The episode, Bush said, “undermines the rule of law and the ability to express oneself peacefully in the public square.”

“That was an expression that was not peaceful,” he added.

Bush had joined the three other former U.S. presidents alive in condemning the attack on the Capitol immediately afterwards, accusing in a statement at the time: “This is how the election results are disputed in a banana republic, not in our democratic republic.”

“I am appalled by the reckless behavior of some political leaders since the elections and by the lack of respect shown today by our institutions, our traditions and our law enforcement,” he said. “The violent aggression on the Capitol – and the interruption of a meeting of Congress with a constitutional mandate – was undertaken by people whose passions have been inflamed by falsehoods and false hopes.”

Now the Department of Justice has charged more than 65 people to assault law enforcement, but is still seeking information to identify other people involved in assaults during the insurgency, according to a press release Thursday.

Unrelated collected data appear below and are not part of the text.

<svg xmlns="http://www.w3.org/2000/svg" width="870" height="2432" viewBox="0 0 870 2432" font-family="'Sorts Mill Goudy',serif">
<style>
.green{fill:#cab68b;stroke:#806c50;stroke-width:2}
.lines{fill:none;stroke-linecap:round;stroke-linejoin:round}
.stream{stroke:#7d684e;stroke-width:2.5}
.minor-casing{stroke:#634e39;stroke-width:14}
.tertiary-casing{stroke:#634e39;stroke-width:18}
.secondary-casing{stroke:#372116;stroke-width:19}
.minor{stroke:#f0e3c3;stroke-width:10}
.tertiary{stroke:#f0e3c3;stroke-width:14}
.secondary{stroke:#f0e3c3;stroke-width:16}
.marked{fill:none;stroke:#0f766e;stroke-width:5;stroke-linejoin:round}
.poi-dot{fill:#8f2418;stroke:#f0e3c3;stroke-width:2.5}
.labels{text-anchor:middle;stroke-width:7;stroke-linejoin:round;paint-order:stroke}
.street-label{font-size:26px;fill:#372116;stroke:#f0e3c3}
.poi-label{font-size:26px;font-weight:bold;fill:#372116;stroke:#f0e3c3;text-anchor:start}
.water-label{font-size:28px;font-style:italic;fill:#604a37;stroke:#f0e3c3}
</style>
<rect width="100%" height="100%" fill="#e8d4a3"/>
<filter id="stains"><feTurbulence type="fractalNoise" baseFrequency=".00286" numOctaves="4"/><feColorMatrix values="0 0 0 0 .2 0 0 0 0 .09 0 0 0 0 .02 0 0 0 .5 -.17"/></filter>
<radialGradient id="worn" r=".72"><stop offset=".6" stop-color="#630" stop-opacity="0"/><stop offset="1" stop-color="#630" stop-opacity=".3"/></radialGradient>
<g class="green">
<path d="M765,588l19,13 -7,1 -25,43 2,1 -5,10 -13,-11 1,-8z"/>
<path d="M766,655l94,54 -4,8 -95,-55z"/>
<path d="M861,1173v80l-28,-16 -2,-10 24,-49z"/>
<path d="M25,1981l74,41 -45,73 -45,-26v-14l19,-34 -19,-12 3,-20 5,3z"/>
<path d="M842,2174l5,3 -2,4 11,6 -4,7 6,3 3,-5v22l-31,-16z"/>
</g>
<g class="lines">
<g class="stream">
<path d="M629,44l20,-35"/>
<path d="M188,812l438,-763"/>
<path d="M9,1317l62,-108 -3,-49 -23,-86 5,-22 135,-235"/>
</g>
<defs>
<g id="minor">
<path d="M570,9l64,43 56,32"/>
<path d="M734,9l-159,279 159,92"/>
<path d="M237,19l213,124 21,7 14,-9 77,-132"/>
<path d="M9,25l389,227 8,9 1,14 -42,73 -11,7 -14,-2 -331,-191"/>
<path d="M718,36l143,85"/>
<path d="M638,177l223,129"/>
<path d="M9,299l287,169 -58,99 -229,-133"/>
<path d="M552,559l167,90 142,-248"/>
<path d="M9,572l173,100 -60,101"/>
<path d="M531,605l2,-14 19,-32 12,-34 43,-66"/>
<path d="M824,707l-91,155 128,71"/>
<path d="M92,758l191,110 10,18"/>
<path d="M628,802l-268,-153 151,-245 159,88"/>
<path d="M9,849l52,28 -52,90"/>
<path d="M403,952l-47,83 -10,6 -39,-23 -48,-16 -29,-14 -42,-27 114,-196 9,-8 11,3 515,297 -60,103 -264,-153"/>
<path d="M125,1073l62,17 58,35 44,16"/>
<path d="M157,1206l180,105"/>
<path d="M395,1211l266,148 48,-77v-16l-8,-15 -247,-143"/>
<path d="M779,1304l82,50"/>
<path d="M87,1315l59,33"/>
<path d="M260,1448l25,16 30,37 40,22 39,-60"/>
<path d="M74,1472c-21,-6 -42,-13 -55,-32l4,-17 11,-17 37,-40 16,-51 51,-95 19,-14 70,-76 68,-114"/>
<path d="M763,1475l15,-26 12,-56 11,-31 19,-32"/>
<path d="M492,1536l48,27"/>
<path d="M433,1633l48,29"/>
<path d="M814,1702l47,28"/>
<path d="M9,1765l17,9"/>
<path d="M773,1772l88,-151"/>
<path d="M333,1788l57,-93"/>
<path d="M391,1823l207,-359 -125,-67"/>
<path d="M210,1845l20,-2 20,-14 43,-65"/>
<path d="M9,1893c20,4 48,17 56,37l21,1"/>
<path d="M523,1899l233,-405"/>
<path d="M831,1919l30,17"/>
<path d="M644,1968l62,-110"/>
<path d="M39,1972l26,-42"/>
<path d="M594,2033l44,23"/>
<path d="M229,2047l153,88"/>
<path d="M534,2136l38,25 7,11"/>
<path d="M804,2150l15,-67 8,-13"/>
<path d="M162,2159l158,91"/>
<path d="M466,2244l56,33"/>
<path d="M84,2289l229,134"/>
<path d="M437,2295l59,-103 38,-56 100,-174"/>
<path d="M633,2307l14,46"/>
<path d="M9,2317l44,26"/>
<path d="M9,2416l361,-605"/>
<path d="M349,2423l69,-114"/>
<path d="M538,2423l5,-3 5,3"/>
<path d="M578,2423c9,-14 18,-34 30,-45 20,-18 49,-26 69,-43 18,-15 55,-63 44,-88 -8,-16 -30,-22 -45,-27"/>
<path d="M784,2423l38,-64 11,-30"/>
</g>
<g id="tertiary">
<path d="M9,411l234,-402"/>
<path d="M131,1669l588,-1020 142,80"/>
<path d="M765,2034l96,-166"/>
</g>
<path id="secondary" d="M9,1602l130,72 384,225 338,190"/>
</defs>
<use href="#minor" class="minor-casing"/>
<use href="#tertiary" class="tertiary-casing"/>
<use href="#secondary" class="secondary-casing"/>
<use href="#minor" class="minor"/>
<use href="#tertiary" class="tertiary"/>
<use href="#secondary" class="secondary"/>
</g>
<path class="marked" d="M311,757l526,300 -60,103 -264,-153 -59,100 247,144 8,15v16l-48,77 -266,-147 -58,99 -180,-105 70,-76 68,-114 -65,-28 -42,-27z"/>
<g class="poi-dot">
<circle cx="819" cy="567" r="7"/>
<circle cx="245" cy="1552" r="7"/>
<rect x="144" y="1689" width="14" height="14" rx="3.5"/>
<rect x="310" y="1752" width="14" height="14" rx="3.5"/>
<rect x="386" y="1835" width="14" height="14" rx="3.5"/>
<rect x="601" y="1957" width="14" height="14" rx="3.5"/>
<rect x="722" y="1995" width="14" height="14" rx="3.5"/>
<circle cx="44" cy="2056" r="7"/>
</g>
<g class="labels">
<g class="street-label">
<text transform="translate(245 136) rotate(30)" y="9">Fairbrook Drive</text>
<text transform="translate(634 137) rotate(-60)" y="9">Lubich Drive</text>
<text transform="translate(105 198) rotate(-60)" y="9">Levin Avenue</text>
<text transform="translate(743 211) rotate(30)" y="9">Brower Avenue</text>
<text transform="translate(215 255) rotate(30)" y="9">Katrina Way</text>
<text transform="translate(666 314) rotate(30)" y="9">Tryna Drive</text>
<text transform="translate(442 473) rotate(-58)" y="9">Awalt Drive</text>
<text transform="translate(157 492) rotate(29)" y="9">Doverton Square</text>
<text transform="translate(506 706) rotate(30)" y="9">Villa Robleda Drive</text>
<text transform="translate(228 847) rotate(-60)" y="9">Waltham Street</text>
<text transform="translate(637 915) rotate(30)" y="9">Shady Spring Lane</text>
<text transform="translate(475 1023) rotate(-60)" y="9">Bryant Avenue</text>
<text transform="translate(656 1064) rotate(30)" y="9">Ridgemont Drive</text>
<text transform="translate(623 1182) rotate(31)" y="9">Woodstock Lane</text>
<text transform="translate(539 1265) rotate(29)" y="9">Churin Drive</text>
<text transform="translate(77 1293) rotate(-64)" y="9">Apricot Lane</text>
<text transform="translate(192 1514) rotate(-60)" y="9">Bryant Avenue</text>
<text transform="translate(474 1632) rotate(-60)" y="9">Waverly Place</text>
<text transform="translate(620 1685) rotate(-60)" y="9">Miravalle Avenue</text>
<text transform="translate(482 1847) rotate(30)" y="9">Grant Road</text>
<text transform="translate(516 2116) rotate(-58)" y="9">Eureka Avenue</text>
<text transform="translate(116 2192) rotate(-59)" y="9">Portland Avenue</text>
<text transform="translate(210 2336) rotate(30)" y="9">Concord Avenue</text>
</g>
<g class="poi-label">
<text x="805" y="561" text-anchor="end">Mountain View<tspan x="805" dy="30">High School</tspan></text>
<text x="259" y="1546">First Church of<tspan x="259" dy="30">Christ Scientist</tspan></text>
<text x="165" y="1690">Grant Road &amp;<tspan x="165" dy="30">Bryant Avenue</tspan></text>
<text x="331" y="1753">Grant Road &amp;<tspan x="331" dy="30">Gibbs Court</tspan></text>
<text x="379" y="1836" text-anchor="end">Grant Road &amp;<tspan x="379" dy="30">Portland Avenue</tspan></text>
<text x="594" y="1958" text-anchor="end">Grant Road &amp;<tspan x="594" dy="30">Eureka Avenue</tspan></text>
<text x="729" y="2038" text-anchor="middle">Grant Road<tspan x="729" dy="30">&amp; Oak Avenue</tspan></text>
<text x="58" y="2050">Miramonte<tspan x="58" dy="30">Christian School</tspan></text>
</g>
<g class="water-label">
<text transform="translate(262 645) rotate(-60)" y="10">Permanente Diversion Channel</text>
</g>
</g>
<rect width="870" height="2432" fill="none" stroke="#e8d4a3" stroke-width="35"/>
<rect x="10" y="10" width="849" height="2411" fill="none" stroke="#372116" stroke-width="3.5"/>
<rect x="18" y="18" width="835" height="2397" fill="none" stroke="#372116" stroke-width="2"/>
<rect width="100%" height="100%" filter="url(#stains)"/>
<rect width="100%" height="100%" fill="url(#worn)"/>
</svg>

The assaults are some of the most serious among more than 300 people arrested on charges of the Capitol riot, which left five people dead, including a U.S. Capitol police officer, and injured more than 100 police officers.

Asked directly during the interview about whether the election was stolen, Bush replied, “No.”

The former president has largely remained out of politics since he left office in January 2009. There was only an occasional presence on the campaign trail in 2016, when his brother, the former Florida governor , Jeb Bush, ran against then-candidate Donald Trump and others in the Republican presidential primary.

Still, he periodically offered thin veil features to Trump during Trump’s tenure.

In 2017, Bush delivered a speech in New York condemning white fanaticism and supremacy while passing policies contrary to those backed by Trump.

“Our identity as a nation, unlike other nations, is not determined by geography or ethnicity, soil or blood … This means that people of all races, religions and ethnicities can be full and equally American, ”he said during the statements. to the George W. Bush Institute in New York. “It means that bigotry and white supremacy, in any form, are blasphemies against the American creed.”

He added that “fanaticism seems encouraged,” though he did not explain why.